ISLAMABAD, Oct 9: The Supreme Court on Monday gave marching orders to the entire team of doctors of the District Headquarters Hospital of Chakwal for protesting the arrest of a colleague on charges of medical negligence.
Police had arrested Dr Mohammad Amir after the Supreme Court took suo motu notice of reports that three children died because of the alleged negligence.
“How could government doctors can go on strike,” observed Chief Justice of Pakistan Iftikhar Mohammad Chaudhry commenting on the three-day strike by the Chakwal doctors which left their patients at the mercy of God and reportedly caused some deaths.
Their three-day strike and protest demonstrations amounted to defying the orders of the apex court, he said.

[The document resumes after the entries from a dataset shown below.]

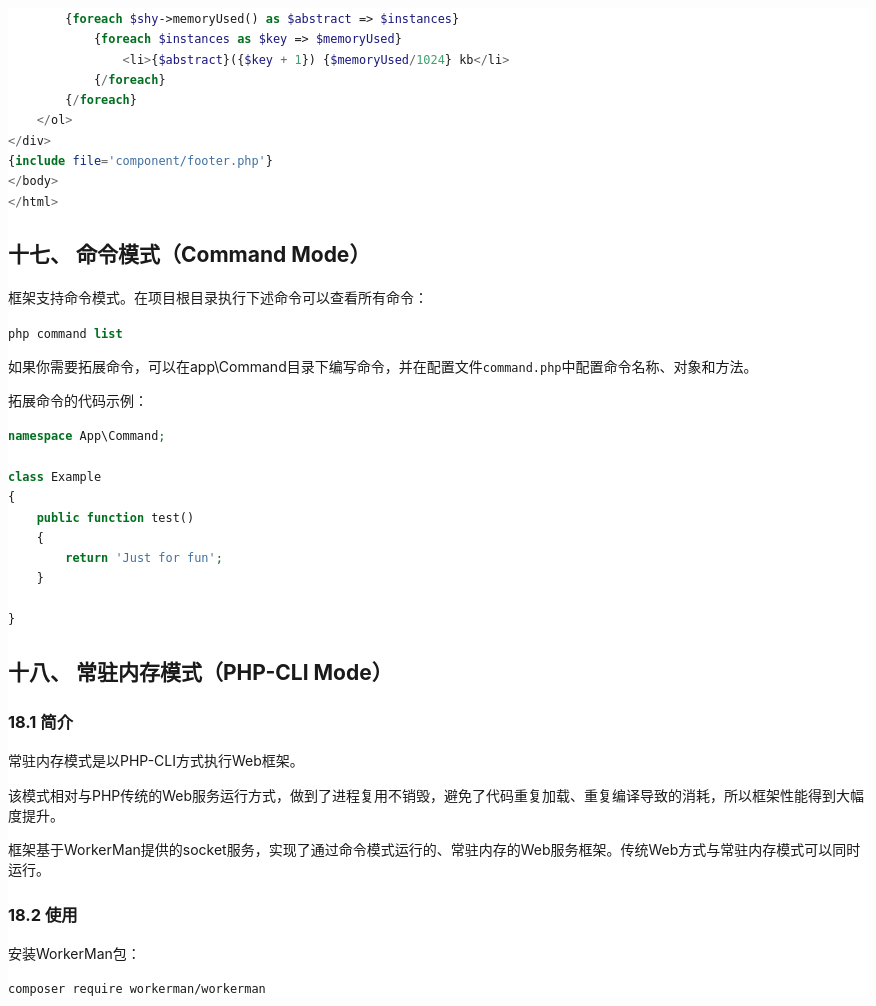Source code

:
 ```php
        {foreach $shy->memoryUsed() as $abstract => $instances}
            {foreach $instances as $key => $memoryUsed}
                <li>{$abstract}({$key + 1}) {$memoryUsed/1024} kb</li>
            {/foreach}
        {/foreach}
    </ol>
</div>
{include file='component/footer.php'}
</body>
</html>
```

## 十七、 命令模式（Command Mode）

框架支持命令模式。在项目根目录执行下述命令可以查看所有命令：

```php
php command list
```

如果你需要拓展命令，可以在app\Command目录下编写命令，并在配置文件`command.php`中配置命令名称、对象和方法。

拓展命令的代码示例：

```php
namespace App\Command;

class Example
{
    public function test()
    {
        return 'Just for fun';
    }

}
```

## 十八、 常驻内存模式（PHP-CLI Mode）

### 18.1 简介

常驻内存模式是以PHP-CLI方式执行Web框架。

该模式相对与PHP传统的Web服务运行方式，做到了进程复用不销毁，避免了代码重复加载、重复编译导致的消耗，所以框架性能得到大幅度提升。

框架基于WorkerMan提供的socket服务，实现了通过命令模式运行的、常驻内存的Web服务框架。传统Web方式与常驻内存模式可以同时运行。

### 18.2 使用

安装WorkerMan包：

```bash
composer require workerman/workerman
```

Justice Chaudhry and Justice Mohammad Nawaz who form the bench hearing the case then ordered the Punjab government to transfer all the doctors of the District Hospital “and appoint in their place a new staff other than from Chakwal”.
The Supreme Court also annulled the orders of the Chakwal Civil Judge Tahir Khan to constitute a medical board to determine the allegations of medical negligence.
Dr Tauqir Minhas, Medical Superintendent of the Chakwal District Hospital, was directed by the bench to prepare a list of the doctors who went on strike.
While adjourning further proceedings in the case to the first week of November, the bench summoned the Punjab health secretary to appear in person and explain why he failed to check complaints of mismanagement in the hospitals in Chakwal.
It looked strange to the chief justice that the secretary took no action against the doctors who went on strike for three days.
Advocate Babar Awan, appearing as amicus curiae (friends of the court), presented a document to the court to show that the Punjab Medical and Health Institutions Act 2003 and certain rules framed by the provincial government contradicted each other.
On the one hand the act put a ban on private practice by government doctors since June 2006 but the rules allow them to inquire from patients whether they wanted treatment on public facility or to see them privately.
Babar Awan said since the government itself did not adhere to the laws it framed, the result was that doctors persuade the patients coming to government hospitals to visit them in their private clinics instead.
Even diagnostic equipment, like X-Rays etc, were “deliberately rendered non-functional” to force the patients to go to private laboratories, mostly owned by them.
The same is the position in pathology laboratories, he said adding that one out of every three hospital in Rawalpindi had non-functional diagnostic equipment.
Chief Justice Chaudhry deplored the practice, observing that doctors were bound to give proper advice to patients but here they were misguided for private profit.
During the hearing Dr Shaharyar told the court that he had tendered his resignation after witnessing what he called the negligent attitude of MS Dr Tauqir Minhas, DMS Dr Sayadat Ali and Dr Mohammad Amir.
Consequently these doctors were also summoned by the court while the secretary health was asked to say whether Dr Shaharyar’s resignation has been accepted or not.
Meanwhile the district police officer (DPO) informed the court that there was some discrepancy in the first information report (FIR) against Dr Amir but the same had been rectified and investigations were on.